The “WHYs” are the reasons and justifications for what you did that resulted in the stuff — the look and feel of that stuff that you are living with. These WHYs are INTANGIBLE.
Dr. Steven Covey, in his book The Seven Habits of Highly Effective People said, “You cannot talk yourself out of circumstances that you behaved yourself into.”
Some impacts of WHY we did what we did (married who we did, bought the clothes or the house or the haircut) from poor choices can be relatively short-lived and comparatively benign as the sign above suggests — maybe partying on a week night caused a serious headache the following day. For some the WHATs are more permanent yet seemingly benign on the surface; maybe it’s your weight, for others it’s the hair, or perhaps you work with someone who is always late causing impacts on others’ schedules. But you don’t say anything, you let their WHAT scream at you inside your mind yet you say nothing.
If one of your WHATs is a major trauma this can cause you to need expensive service providers:
- Bankruptcy attorney
- Personal injury attorney
- Trial attorney
- Divorce attorney
- Forensic accountant
- Ambulance
- Fire truck
I am suggesting in this blog that your WHAT does not work out for you because you spend too little time attending to your internal performance drivers (why) and too much time attending to the tangible (what). I wandered through Nordstrom today and found three books for sale that provide an opportunity to fix three WHATS that are important to me personally: home, cooking a meal, and my wardrobe — and that is about as deep as we generally like to go. But there’s more and, as the old saying goes, that is the rub.
Internal performance drivers are those behavioral preferences that guide our thinking, such as the one this blog started with – the choice we make between either being certain of our opinion at the offest of a conversation or situation thus avoiding having to think about alternatives (does dogmatic come to mind?) — and being open and reflective regarding other’s points of view.
At an extreme, being open and reflective could be considered wishy-washy, undecisive. If your boss is undecisive you want to be the LAST person in line with your idea because ALL ideas seem like good ideas.

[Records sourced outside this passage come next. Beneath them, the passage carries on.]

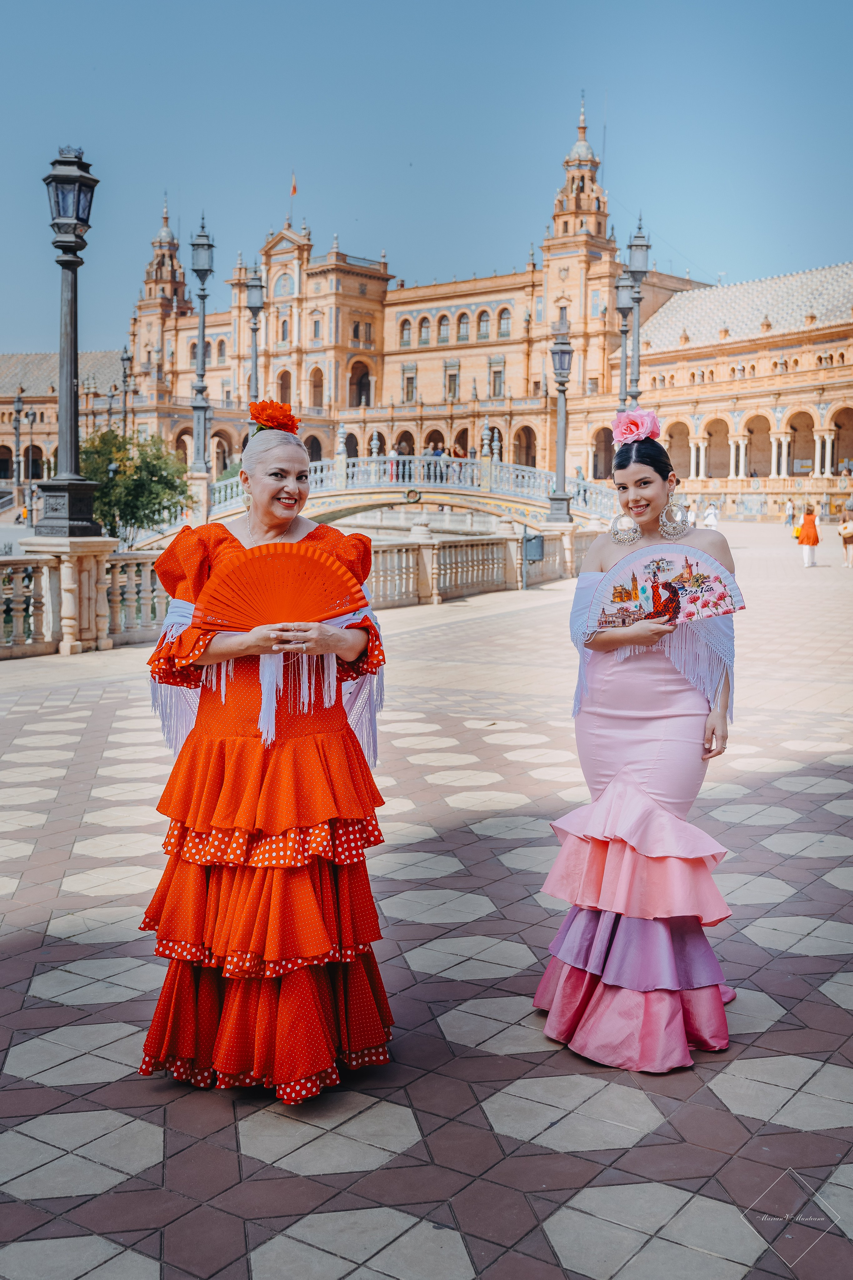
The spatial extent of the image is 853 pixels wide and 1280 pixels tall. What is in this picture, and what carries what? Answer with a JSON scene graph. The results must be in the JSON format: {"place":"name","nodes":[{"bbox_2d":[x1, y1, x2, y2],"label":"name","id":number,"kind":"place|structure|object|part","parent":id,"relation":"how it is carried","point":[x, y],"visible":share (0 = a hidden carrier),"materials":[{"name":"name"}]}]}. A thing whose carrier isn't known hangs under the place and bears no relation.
{"place":"outdoors","nodes":[
{"label":"outdoors","id":0,"kind":"place"},
{"bbox_2d":[197,452,624,532],"label":"bridge","id":1,"kind":"structure","parent":0,"point":[394,499],"materials":[{"name":"stone"}]},
{"bbox_2d":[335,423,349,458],"label":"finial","id":2,"kind":"object","parent":1,"relation":"on","point":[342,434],"visible":0.85,"materials":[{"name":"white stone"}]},
{"bbox_2d":[388,446,400,481],"label":"person","id":3,"kind":"object","parent":1,"relation":"on","point":[394,454],"visible":0.52},
{"bbox_2d":[430,439,444,480],"label":"person","id":4,"kind":"object","parent":1,"relation":"on","point":[439,454],"visible":0.71},
{"bbox_2d":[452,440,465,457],"label":"person","id":5,"kind":"object","parent":1,"relation":"on","point":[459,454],"visible":0.51},
{"bbox_2d":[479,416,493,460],"label":"finial","id":6,"kind":"object","parent":1,"relation":"on","point":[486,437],"visible":0.95,"materials":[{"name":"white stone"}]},
{"bbox_2d":[0,517,852,1279],"label":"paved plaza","id":7,"kind":"structure","parent":0,"point":[153,1171],"materials":[{"name":"grey"}]},
{"bbox_2d":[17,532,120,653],"label":"stone pedestal","id":8,"kind":"object","parent":7,"relation":"on","point":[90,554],"visible":0.7,"materials":[{"name":"stone"}]},
{"bbox_2d":[34,144,103,540],"label":"lamp post","id":9,"kind":"object","parent":8,"relation":"on","point":[75,427],"visible":0.97,"materials":[{"name":"metal"}]},
{"bbox_2d":[0,545,164,658],"label":"stone balustrade","id":10,"kind":"object","parent":7,"relation":"on","point":[51,569],"visible":0.77,"materials":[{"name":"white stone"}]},
{"bbox_2d":[136,409,390,1101],"label":"woman","id":11,"kind":"object","parent":7,"relation":"on","point":[282,827],"visible":0.95},
{"bbox_2d":[248,398,301,435],"label":"flower","id":12,"kind":"object","parent":11,"relation":"on","point":[277,422],"visible":0.76,"materials":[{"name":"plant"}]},
{"bbox_2d":[190,542,367,631],"label":"hand fan","id":13,"kind":"object","parent":11,"relation":"in","point":[232,577],"visible":0.89,"materials":[{"name":"orange wood"}]},
{"bbox_2d":[361,521,584,607],"label":"stone balustrade","id":14,"kind":"object","parent":7,"relation":"on","point":[419,597],"visible":0.6,"materials":[{"name":"stone"}]},
{"bbox_2d":[548,315,574,522],"label":"street lamp","id":15,"kind":"object","parent":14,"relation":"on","point":[563,351],"visible":0.97,"materials":[{"name":"grey metal"}]},
{"bbox_2d":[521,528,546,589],"label":"trash bin","id":16,"kind":"object","parent":7,"relation":"on","point":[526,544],"visible":0.94,"materials":[{"name":"grey metal"}]},
{"bbox_2d":[532,428,738,1071],"label":"woman","id":17,"kind":"object","parent":7,"relation":"on","point":[630,785],"visible":0.98},
{"bbox_2d":[609,408,661,445],"label":"pink flower","id":18,"kind":"object","parent":17,"relation":"on","point":[640,424],"visible":0.85,"materials":[{"name":"pink fabric"}]},
{"bbox_2d":[590,543,746,629],"label":"hand fan","id":19,"kind":"object","parent":17,"relation":"in","point":[735,607],"visible":0.92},
{"bbox_2d":[703,501,719,528],"label":"person","id":20,"kind":"object","parent":7,"relation":"on","point":[715,519],"visible":0.86},
{"bbox_2d":[783,499,795,527],"label":"person","id":21,"kind":"object","parent":7,"relation":"on","point":[789,507],"visible":0.98},
{"bbox_2d":[797,504,821,567],"label":"woman","id":22,"kind":"object","parent":7,"relation":"on","point":[807,557],"visible":0.99},
{"bbox_2d":[837,506,852,566],"label":"person","id":23,"kind":"object","parent":7,"relation":"on","point":[844,524],"visible":0.99},
{"bbox_2d":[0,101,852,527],"label":"palace","id":24,"kind":"structure","parent":0,"point":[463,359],"materials":[{"name":"brick"}]},
{"bbox_2d":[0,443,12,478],"label":"archway","id":25,"kind":"structure","parent":24,"relation":"in","point":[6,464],"materials":[{"name":"stone"}]},
{"bbox_2d":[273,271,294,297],"label":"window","id":26,"kind":"structure","parent":24,"relation":"in","point":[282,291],"materials":[{"name":"blue"}]},
{"bbox_2d":[277,368,291,405],"label":"arched window","id":27,"kind":"structure","parent":24,"relation":"in","point":[282,394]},
{"bbox_2d":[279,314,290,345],"label":"window","id":28,"kind":"structure","parent":24,"relation":"in","point":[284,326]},
{"bbox_2d":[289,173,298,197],"label":"flag","id":29,"kind":"object","parent":24,"relation":"on","point":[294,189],"visible":0.96,"materials":[{"name":"red fabric"}]},
{"bbox_2d":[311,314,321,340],"label":"window","id":30,"kind":"structure","parent":24,"relation":"in","point":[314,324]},
{"bbox_2d":[309,365,323,408],"label":"arched window","id":31,"kind":"structure","parent":24,"relation":"in","point":[314,387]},
{"bbox_2d":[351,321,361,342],"label":"window","id":32,"kind":"structure","parent":24,"relation":"in","point":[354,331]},
{"bbox_2d":[349,361,372,406],"label":"arched window","id":33,"kind":"structure","parent":24,"relation":"in","point":[361,384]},
{"bbox_2d":[399,318,411,346],"label":"window","id":34,"kind":"structure","parent":24,"relation":"in","point":[406,341],"materials":[{"name":"grey glass"}]},
{"bbox_2d":[402,364,416,401],"label":"window","id":35,"kind":"structure","parent":24,"relation":"in","point":[409,387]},
{"bbox_2d":[418,315,429,344],"label":"window","id":36,"kind":"structure","parent":24,"relation":"in","point":[424,341],"materials":[{"name":"grey glass"}]},
{"bbox_2d":[437,313,449,343],"label":"window","id":37,"kind":"structure","parent":24,"relation":"in","point":[444,324],"materials":[{"name":"grey glass"}]},
{"bbox_2d":[445,361,459,398],"label":"window","id":38,"kind":"structure","parent":24,"relation":"in","point":[454,376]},
{"bbox_2d":[456,311,469,342],"label":"window","id":39,"kind":"structure","parent":24,"relation":"in","point":[463,319],"materials":[{"name":"grey glass"}]},
{"bbox_2d":[477,309,490,339],"label":"window","id":40,"kind":"structure","parent":24,"relation":"in","point":[486,321],"materials":[{"name":"grey glass"}]},
{"bbox_2d":[489,358,504,397],"label":"window","id":41,"kind":"structure","parent":24,"relation":"in","point":[498,374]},
{"bbox_2d":[498,308,511,337],"label":"window","id":42,"kind":"structure","parent":24,"relation":"in","point":[506,321],"materials":[{"name":"grey glass"}]},
{"bbox_2d":[513,425,535,466],"label":"archway","id":43,"kind":"object","parent":24,"relation":"in","point":[521,437],"visible":0.65,"materials":[{"name":"stone"}]},
{"label":"tower","id":44,"kind":"part","parent":24,"relation":"part of","materials":[{"name":"stone"}]},
{"bbox_2d":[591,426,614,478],"label":"archway","id":45,"kind":"object","parent":24,"relation":"in","point":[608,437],"visible":0.69,"materials":[{"name":"brick"}]},
{"bbox_2d":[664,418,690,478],"label":"archway","id":46,"kind":"object","parent":24,"relation":"in","point":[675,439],"visible":0.52,"materials":[{"name":"beige stone"}]},
{"bbox_2d":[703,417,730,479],"label":"archway","id":47,"kind":"object","parent":24,"relation":"in","point":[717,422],"visible":0.62,"materials":[{"name":"beige stone"}]},
{"bbox_2d":[743,411,772,477],"label":"archway","id":48,"kind":"object","parent":24,"relation":"in","point":[752,432],"visible":0.59,"materials":[{"name":"beige stone"}]},
{"bbox_2d":[788,408,815,477],"label":"archway","id":49,"kind":"object","parent":24,"relation":"in","point":[799,459],"visible":0.59,"materials":[{"name":"beige stone"}]},
{"bbox_2d":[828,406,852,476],"label":"archway","id":50,"kind":"object","parent":24,"relation":"in","point":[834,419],"visible":0.66,"materials":[{"name":"stone"}]},
{"bbox_2d":[0,0,852,351],"label":"sky","id":51,"kind":"structure","parent":0,"point":[404,6],"materials":[{"name":"blue"}]},
{"label":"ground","id":52,"kind":"structure","parent":0},
{"bbox_2d":[11,385,25,503],"label":"street lamp","id":53,"kind":"object","parent":52,"relation":"on","point":[18,409],"visible":0.94,"materials":[{"name":"grey metal"}]},
{"bbox_2d":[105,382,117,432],"label":"street lamp","id":54,"kind":"object","parent":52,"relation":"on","point":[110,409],"visible":0.48,"materials":[{"name":"metal"}]},
{"bbox_2d":[119,347,131,439],"label":"street lamp","id":55,"kind":"object","parent":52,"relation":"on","point":[123,359],"visible":0.59,"materials":[{"name":"metal"}]},
{"bbox_2d":[77,426,193,543],"label":"tree","id":56,"kind":"object","parent":52,"relation":"on","point":[145,467],"visible":0.77,"materials":[{"name":"green plant"}]},
{"bbox_2d":[188,214,215,490],"label":"street lamp","id":57,"kind":"object","parent":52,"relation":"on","point":[205,244],"visible":0.94,"materials":[{"name":"grey metal"}]},
{"bbox_2d":[244,262,265,407],"label":"street lamp","id":58,"kind":"object","parent":52,"relation":"on","point":[255,306],"visible":0.59,"materials":[{"name":"grey metal"}]},
{"bbox_2d":[614,270,632,411],"label":"street lamp","id":59,"kind":"object","parent":52,"relation":"on","point":[623,304],"visible":0.53,"materials":[{"name":"grey metal"}]},
{"bbox_2d":[626,215,650,405],"label":"street lamp","id":60,"kind":"object","parent":52,"relation":"on","point":[640,274],"visible":0.59,"materials":[{"name":"grey metal"}]}
]}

When it comes to fulfilling your dreams, though, or being really successful in fulfilling your potential, your chances of success in the WHAT (tangible) realm are cdreamsompletely impacted from the WHY (intangible) realm of behavioral preferences. It is really, really hard work to confront the intangible access to your potential or fulfill your dreams. Think about it! How many times have you seen the opportunity, the brass ring, reached for it and missed? I know I have! And I’m not afraid of those dark corners of my being, yet the answers are elusive.
The funny thing is that the more we avoid addressing those scary, confusing behavioral preferences the more they dominate our results! It is paradoxical, and in fact our core behavioral preferences are paradoxical. Twelve of them are measured by the Harrison Assessment including opinions. It is from there I drew my statistics. While I work with these paradoxes in team building and individual executive development inside organizations, they impact our lives EVERYWHERE.
My suggestion is to ask your friends, your collaborators, your fellow workers, your enemies. “In your opinion (and it is only their opinion), how balanced am I between being certain of my opinions and being open and reflecting on what you have to say?”
Your WHAT could get better if you put more attention on your WHY, starting with your relationship to your opinions of the world outside of yourself. Start asking those deeper, harder to answer questions, see if you get my drift. See if you can become aware of the impact on relationships of your preferences in these intangible realms. Bring that background to the foreground, and ask the deeper questions of yourself.